[Data under study — start]

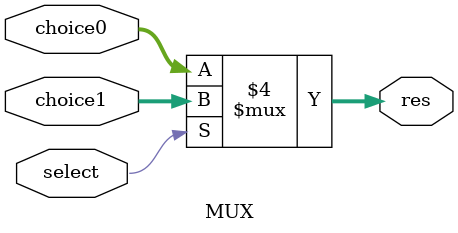
<source format=v>
module MUX(
    choice0, 
    choice1, 
    select, 
    res
);

input signed [31:0] choice0;
input signed [31:0] choice1;
input select;
output signed [31:0] res;

reg signed [31:0] res;

always @(*) begin
    if (select == 1'b0) begin
        res <= choice0;
    end
    else begin
        res <= choice1;
    end
end
endmodule
</source>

[Data under study — finish]

→ **Work instruction**
Every line above is to be reproduced verbatim, and the pictures are to be omitted.

→ **Result for this exercise**
<source format=v>
module MUX(
    choice0, 
    choice1, 
    select, 
    res
);

input signed [31:0] choice0;
input signed [31:0] choice1;
input select;
output signed [31:0] res;

reg signed [31:0] res;

always @(*) begin
    if (select == 1'b0) begin
        res <= choice0;
    end
    else begin
        res <= choice1;
    end
end
endmodule
</source>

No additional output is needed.